Consigne a:
Recopiez mot pour mot l'intégralité du texte consacré à The Last of Us et à Métro 2033.

Texte de la page:
Alors que l’on vient de franchir le cap de la mi-saison, on peut désormais s’avancer sans risque en disant que The Last of Us a réussi son coup. Une série saluée par la critique, acclamée aussi bien par les fans de la première heure qui la suivent avec attention que par les profanes qui se redirigent en masse vers le jeu pour prolonger l’aventure, c’est ce qu’on appelle une belle opération.
Il y a 13 ans déjà, un roman culte du genre postapocalyptique vivait, quant à lui, une bien étrange destinée puisque c’est son adaptation en jeu vidéo qui lui assurait une gloire littéraire pour l’éternité. Publié en 2005, Métro 2033 de Dmitry Glukhovsky connaît un succès important en Russie mais reste invisible aux yeux du monde pendant de longues années. Ce n’est qu’en mars 2010, à la sortie du jeu vidéo portant le même nom, développé par l’éditeur américain THQ, que le phénomène prend de l’ampleur jusqu’à devenir une saga en trois tomes (Métro 2034 et Métro 2035 sortiront respectivement en 2011 et 2017) et un des plus gros best-sellers du genre.

Enregistrements tirés d'une collection:

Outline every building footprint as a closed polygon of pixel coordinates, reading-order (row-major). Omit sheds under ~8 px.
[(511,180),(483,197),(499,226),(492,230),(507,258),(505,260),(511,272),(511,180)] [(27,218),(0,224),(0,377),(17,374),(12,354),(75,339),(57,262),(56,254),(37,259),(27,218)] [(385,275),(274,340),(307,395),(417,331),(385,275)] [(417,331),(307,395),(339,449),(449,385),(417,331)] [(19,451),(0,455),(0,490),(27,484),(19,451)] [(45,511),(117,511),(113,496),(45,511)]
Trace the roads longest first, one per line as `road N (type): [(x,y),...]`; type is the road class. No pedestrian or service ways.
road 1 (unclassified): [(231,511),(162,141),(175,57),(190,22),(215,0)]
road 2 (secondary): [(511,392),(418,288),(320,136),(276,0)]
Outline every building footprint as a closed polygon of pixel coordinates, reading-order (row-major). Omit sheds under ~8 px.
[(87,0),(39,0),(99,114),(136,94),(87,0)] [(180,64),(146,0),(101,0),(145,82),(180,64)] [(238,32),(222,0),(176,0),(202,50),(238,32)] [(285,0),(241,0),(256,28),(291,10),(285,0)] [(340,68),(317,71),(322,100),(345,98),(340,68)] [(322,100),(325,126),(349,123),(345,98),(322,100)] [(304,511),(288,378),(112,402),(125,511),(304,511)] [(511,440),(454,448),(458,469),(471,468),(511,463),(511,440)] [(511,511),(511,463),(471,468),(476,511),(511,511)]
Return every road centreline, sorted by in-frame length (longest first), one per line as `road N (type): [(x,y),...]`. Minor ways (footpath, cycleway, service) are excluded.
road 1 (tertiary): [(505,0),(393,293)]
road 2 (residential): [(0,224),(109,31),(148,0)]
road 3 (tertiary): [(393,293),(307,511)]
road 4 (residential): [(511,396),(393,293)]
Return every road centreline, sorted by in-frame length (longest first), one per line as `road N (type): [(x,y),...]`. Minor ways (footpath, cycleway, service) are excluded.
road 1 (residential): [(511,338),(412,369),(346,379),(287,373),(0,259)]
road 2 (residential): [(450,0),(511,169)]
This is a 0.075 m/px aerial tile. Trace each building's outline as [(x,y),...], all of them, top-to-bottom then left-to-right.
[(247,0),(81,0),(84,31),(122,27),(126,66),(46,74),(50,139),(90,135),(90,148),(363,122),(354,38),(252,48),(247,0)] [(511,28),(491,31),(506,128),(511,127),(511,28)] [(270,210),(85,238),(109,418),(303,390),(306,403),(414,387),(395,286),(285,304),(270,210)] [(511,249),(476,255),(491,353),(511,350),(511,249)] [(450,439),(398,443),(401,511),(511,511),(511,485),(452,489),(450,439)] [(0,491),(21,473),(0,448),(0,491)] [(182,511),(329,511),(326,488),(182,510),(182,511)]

Consigne b:
Dans les enregistrements, mettez à jour les lignes allant de celle qui contient « Trace the roads » jusqu'à celle qui contient « road 2 (secondary): [(511,392),(418,288),(320,136),(276,0)] », celle-ci comprise, en remplaçant « road class » par « road category » sans rien changer d'autre. Ne rendez que ces lignes.

Corrigé a:
Alors que l’on vient de franchir le cap de la mi-saison, on peut désormais s’avancer sans risque en disant que The Last of Us a réussi son coup. Une série saluée par la critique, acclamée aussi bien par les fans de la première heure qui la suivent avec attention que par les profanes qui se redirigent en masse vers le jeu pour prolonger l’aventure, c’est ce qu’on appelle une belle opération.
Il y a 13 ans déjà, un roman culte du genre postapocalyptique vivait, quant à lui, une bien étrange destinée puisque c’est son adaptation en jeu vidéo qui lui assurait une gloire littéraire pour l’éternité. Publié en 2005, Métro 2033 de Dmitry Glukhovsky connaît un succès important en Russie mais reste invisible aux yeux du monde pendant de longues années. Ce n’est qu’en mars 2010, à la sortie du jeu vidéo portant le même nom, développé par l’éditeur américain THQ, que le phénomène prend de l’ampleur jusqu’à devenir une saga en trois tomes (Métro 2034 et Métro 2035 sortiront respectivement en 2011 et 2017) et un des plus gros best-sellers du genre.

Corrigé b:
Trace the roads longest first, one per line as `road N (type): [(x,y),...]`; type is the road category. No pedestrian or service ways.
road 1 (unclassified): [(231,511),(162,141),(175,57),(190,22),(215,0)]
road 2 (secondary): [(511,392),(418,288),(320,136),(276,0)]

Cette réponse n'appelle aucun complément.